### WHAT IS BEING ASKED
Go through the records, and copy each line in which the string "shelf" is present.

Source data
################

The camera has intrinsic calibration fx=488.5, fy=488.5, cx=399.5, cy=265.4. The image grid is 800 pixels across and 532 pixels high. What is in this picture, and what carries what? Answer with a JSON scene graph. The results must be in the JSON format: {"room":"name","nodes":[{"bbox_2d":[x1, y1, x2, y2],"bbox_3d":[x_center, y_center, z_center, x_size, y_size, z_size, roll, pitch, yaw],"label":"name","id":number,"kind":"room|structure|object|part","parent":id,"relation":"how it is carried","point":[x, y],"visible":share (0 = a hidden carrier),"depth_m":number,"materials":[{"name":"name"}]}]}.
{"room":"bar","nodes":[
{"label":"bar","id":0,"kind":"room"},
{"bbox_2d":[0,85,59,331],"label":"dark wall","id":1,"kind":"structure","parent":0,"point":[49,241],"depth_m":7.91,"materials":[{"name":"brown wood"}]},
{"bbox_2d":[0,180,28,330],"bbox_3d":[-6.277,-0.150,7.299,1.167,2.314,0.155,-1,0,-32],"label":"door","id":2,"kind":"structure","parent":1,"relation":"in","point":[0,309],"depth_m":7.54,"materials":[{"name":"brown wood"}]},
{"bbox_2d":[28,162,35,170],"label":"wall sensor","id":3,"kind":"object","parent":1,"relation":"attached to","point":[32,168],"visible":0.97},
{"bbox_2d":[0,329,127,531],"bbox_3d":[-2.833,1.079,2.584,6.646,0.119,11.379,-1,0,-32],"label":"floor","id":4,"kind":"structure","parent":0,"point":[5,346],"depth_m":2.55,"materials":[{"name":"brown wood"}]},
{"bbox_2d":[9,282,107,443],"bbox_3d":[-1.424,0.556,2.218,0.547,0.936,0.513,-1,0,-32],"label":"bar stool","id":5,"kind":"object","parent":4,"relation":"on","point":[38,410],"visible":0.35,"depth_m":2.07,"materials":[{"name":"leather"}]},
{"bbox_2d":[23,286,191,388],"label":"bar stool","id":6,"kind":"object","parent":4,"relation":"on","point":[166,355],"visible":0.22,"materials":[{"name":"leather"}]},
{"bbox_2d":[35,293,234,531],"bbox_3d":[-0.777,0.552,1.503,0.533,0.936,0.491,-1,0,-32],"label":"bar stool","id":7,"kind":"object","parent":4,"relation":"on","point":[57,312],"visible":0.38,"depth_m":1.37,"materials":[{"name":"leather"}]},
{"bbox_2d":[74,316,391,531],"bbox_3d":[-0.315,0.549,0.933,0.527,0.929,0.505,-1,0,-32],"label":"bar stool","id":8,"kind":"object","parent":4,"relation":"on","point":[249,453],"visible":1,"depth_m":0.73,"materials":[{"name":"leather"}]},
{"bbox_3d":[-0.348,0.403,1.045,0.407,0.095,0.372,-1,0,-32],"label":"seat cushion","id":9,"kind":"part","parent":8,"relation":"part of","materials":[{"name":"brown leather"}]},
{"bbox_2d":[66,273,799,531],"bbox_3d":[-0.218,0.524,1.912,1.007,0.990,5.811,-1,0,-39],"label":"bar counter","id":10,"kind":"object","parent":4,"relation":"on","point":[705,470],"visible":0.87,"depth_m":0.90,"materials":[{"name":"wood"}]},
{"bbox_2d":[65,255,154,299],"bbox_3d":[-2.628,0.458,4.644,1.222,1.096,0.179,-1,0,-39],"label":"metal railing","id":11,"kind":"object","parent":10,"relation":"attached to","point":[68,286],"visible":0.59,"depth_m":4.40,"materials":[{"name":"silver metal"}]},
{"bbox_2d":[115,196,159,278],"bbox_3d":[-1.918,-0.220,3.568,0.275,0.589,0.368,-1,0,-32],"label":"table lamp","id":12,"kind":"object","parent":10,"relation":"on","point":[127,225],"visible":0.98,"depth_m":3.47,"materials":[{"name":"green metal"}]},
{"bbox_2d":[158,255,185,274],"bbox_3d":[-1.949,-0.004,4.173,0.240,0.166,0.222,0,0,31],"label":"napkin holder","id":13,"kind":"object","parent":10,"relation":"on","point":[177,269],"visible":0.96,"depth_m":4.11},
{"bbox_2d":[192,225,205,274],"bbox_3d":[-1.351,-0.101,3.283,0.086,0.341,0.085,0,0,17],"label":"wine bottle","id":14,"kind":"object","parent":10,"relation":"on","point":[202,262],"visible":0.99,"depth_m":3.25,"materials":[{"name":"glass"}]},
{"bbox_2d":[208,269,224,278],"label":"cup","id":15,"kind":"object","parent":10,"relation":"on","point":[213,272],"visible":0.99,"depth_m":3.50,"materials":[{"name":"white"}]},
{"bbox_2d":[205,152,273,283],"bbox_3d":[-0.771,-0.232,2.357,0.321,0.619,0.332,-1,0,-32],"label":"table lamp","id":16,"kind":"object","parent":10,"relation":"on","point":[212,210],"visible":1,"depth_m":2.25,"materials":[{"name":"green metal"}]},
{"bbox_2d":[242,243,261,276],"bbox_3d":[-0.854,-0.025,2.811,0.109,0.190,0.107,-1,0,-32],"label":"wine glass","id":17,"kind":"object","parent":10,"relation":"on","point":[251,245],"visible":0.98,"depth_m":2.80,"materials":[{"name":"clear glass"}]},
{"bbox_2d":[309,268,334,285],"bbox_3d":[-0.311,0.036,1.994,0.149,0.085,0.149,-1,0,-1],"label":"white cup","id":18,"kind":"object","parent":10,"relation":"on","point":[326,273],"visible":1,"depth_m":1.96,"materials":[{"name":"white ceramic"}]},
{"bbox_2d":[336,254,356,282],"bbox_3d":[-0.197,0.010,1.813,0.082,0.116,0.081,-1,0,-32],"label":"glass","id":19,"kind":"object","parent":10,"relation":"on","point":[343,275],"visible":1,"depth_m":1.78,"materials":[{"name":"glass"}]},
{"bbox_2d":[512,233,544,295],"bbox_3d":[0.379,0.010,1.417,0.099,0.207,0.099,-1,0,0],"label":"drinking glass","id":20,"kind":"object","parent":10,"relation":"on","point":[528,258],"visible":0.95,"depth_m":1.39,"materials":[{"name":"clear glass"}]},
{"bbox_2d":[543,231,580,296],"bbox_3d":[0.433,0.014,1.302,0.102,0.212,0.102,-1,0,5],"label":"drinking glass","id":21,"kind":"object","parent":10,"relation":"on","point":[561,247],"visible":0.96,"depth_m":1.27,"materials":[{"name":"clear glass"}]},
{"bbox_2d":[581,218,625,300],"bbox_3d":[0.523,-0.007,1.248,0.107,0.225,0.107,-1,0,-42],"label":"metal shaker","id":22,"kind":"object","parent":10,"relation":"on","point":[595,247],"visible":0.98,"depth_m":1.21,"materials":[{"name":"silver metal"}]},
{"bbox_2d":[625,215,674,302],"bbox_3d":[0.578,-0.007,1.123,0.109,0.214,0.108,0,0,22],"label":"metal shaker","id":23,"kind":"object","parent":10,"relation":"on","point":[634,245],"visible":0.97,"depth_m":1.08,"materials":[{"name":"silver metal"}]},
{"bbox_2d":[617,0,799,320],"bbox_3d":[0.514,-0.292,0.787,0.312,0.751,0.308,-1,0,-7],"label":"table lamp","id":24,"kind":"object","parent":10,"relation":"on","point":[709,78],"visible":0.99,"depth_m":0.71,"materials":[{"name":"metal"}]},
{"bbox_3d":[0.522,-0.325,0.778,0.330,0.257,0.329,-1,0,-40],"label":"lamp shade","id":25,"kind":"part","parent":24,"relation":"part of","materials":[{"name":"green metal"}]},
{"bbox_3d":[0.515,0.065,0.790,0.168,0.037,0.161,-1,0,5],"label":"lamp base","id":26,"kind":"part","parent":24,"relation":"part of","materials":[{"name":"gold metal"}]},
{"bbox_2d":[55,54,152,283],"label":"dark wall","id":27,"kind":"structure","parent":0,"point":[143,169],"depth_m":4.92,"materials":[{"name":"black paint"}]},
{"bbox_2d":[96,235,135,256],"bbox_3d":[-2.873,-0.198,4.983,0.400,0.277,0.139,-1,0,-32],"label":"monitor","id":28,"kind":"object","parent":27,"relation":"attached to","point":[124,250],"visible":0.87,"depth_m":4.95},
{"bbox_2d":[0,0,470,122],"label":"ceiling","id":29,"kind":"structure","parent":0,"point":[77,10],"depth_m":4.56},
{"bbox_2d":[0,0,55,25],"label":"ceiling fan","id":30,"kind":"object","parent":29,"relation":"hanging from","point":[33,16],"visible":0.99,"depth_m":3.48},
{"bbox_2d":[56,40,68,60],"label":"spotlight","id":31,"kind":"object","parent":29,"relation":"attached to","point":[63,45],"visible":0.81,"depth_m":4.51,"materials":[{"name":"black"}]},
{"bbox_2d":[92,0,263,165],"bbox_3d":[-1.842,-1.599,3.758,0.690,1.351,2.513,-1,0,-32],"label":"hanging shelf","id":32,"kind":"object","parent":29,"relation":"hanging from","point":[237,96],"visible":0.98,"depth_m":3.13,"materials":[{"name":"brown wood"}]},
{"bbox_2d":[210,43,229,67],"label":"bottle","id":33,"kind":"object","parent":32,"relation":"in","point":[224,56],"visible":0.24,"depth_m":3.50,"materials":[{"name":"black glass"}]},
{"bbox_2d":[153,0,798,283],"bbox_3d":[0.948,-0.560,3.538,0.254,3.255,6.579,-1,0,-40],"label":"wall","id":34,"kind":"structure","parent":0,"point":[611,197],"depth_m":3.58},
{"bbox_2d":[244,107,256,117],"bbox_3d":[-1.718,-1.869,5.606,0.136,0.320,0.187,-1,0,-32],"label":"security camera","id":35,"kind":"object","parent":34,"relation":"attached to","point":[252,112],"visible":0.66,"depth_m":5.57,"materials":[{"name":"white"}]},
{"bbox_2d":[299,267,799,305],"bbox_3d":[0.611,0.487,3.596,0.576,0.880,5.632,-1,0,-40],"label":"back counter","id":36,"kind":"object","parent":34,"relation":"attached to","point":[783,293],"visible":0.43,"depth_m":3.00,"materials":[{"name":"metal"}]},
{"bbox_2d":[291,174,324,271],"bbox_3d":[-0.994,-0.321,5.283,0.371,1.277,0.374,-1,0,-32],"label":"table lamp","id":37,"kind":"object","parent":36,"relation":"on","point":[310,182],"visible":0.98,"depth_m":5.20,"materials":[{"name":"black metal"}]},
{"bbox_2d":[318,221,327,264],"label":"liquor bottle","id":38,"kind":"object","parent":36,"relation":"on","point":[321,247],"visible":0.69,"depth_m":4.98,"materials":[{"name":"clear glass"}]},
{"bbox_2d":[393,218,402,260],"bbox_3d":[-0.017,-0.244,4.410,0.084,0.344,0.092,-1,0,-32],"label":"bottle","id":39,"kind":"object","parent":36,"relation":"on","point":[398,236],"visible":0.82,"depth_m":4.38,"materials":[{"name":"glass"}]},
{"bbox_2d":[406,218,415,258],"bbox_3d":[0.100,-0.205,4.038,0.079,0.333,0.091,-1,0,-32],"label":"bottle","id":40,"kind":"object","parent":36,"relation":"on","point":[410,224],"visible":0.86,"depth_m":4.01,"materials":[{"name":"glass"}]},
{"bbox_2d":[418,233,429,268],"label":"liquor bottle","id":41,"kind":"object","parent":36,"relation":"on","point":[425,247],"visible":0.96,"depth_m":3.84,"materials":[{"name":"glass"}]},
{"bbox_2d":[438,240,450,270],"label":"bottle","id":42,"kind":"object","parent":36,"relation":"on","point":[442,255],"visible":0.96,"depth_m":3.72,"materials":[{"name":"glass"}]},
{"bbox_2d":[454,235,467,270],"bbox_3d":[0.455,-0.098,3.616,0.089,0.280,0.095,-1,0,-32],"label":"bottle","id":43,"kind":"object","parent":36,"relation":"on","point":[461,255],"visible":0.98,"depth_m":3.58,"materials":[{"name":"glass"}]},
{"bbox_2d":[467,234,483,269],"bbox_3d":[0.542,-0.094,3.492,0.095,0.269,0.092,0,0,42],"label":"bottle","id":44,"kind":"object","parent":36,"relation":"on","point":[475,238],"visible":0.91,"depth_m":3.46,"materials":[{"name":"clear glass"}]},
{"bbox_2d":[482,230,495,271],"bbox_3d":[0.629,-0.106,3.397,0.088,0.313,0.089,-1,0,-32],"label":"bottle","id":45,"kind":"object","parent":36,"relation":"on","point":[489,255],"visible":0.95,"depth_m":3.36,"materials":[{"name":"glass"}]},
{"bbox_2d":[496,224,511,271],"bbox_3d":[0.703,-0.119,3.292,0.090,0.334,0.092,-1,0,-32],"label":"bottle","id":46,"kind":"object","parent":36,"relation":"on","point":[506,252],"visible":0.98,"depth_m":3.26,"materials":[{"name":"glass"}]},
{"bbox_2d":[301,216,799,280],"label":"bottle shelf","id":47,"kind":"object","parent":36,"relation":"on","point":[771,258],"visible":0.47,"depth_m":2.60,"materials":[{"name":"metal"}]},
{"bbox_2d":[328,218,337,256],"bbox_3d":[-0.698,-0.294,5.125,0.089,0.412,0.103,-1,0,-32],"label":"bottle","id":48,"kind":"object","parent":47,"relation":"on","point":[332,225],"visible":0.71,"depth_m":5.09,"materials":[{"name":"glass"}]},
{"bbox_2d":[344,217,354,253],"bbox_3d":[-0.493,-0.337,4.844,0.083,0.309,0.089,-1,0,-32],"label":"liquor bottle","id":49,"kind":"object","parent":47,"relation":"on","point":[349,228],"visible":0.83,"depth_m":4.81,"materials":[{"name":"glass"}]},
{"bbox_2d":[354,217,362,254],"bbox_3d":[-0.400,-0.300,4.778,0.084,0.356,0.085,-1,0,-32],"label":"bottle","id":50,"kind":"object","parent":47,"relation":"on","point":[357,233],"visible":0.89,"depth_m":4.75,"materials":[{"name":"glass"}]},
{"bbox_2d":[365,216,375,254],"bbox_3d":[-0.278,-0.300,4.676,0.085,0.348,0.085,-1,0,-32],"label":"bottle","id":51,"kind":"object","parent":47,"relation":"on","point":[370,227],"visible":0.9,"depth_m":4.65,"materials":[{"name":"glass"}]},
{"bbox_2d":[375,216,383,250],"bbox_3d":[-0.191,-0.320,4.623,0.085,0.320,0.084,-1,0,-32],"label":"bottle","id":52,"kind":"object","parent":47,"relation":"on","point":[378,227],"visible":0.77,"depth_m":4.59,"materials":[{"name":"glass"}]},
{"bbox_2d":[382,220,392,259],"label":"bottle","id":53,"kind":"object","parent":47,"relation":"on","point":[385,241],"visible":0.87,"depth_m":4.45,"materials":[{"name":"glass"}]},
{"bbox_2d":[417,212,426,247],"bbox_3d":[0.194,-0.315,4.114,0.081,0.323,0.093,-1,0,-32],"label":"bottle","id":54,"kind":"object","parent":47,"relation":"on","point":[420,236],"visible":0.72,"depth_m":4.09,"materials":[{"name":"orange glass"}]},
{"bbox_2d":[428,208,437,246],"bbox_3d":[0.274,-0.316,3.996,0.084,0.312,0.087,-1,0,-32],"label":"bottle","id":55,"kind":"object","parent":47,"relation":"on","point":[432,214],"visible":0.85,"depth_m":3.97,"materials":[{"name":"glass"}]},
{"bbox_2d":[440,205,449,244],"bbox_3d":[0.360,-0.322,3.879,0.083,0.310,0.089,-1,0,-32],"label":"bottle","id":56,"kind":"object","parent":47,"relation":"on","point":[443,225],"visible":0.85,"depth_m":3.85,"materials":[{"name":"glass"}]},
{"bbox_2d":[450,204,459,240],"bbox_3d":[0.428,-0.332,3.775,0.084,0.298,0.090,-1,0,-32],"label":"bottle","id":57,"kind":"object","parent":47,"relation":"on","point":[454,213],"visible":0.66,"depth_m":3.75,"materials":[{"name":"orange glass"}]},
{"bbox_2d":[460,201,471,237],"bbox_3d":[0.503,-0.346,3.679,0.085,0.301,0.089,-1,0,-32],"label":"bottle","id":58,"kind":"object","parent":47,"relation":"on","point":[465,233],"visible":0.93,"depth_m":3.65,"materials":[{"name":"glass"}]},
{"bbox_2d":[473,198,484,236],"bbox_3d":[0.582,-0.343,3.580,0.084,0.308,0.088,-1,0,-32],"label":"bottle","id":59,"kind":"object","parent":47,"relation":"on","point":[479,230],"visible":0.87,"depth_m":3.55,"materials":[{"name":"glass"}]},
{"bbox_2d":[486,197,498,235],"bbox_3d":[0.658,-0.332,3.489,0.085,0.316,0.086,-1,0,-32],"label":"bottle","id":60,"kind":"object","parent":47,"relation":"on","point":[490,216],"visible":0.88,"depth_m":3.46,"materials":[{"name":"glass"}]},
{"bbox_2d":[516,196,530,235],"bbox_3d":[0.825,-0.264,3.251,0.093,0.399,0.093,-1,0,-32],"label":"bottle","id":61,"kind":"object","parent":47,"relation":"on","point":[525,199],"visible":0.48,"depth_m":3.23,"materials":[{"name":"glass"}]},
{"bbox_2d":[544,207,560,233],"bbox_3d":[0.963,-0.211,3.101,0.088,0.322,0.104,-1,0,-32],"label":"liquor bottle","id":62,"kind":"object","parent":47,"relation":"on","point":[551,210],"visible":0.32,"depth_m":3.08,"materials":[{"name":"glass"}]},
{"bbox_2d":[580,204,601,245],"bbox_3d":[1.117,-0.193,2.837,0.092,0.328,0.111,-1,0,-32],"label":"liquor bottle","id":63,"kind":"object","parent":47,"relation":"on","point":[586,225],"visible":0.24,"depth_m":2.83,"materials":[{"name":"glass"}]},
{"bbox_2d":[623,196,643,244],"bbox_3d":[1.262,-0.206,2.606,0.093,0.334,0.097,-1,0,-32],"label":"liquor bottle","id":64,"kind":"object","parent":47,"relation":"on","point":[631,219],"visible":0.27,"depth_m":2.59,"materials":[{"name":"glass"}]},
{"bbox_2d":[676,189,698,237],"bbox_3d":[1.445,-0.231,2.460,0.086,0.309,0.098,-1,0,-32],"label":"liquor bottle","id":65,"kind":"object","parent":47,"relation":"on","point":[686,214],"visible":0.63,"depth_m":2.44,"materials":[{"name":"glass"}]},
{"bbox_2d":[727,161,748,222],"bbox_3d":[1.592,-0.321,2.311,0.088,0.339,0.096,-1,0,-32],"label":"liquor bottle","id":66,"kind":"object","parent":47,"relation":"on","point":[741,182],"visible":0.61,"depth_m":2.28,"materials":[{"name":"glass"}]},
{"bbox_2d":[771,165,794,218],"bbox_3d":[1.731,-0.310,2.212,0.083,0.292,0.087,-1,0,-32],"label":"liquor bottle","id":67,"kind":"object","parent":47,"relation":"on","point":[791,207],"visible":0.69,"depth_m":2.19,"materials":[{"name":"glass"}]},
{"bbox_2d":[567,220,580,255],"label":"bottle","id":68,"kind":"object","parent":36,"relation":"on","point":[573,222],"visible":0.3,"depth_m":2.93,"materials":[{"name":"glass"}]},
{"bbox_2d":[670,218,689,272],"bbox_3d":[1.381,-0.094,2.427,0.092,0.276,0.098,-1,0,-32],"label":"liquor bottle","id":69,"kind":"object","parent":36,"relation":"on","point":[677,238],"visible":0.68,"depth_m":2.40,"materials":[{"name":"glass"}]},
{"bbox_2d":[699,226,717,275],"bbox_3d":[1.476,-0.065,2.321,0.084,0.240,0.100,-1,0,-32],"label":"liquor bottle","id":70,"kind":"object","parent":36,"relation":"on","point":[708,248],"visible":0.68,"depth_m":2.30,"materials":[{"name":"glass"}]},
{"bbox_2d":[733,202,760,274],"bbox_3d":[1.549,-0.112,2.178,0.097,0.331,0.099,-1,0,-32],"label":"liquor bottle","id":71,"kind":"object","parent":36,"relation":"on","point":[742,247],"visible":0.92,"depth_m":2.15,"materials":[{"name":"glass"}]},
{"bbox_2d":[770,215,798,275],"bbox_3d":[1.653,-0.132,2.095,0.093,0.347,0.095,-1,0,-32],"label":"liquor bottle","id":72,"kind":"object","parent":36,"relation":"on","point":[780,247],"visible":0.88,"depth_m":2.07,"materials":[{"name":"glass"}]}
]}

################

### RESULT OF THIS EXERCISE
{"bbox_2d":[92,0,263,165],"bbox_3d":[-1.842,-1.599,3.758,0.690,1.351,2.513,-1,0,-32],"label":"hanging shelf","id":32,"kind":"object","parent":29,"relation":"hanging from","point":[237,96],"visible":0.98,"depth_m":3.13,"materials":[{"name":"brown wood"}]},
{"bbox_2d":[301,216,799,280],"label":"bottle shelf","id":47,"kind":"object","parent":36,"relation":"on","point":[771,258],"visible":0.47,"depth_m":2.60,"materials":[{"name":"metal"}]},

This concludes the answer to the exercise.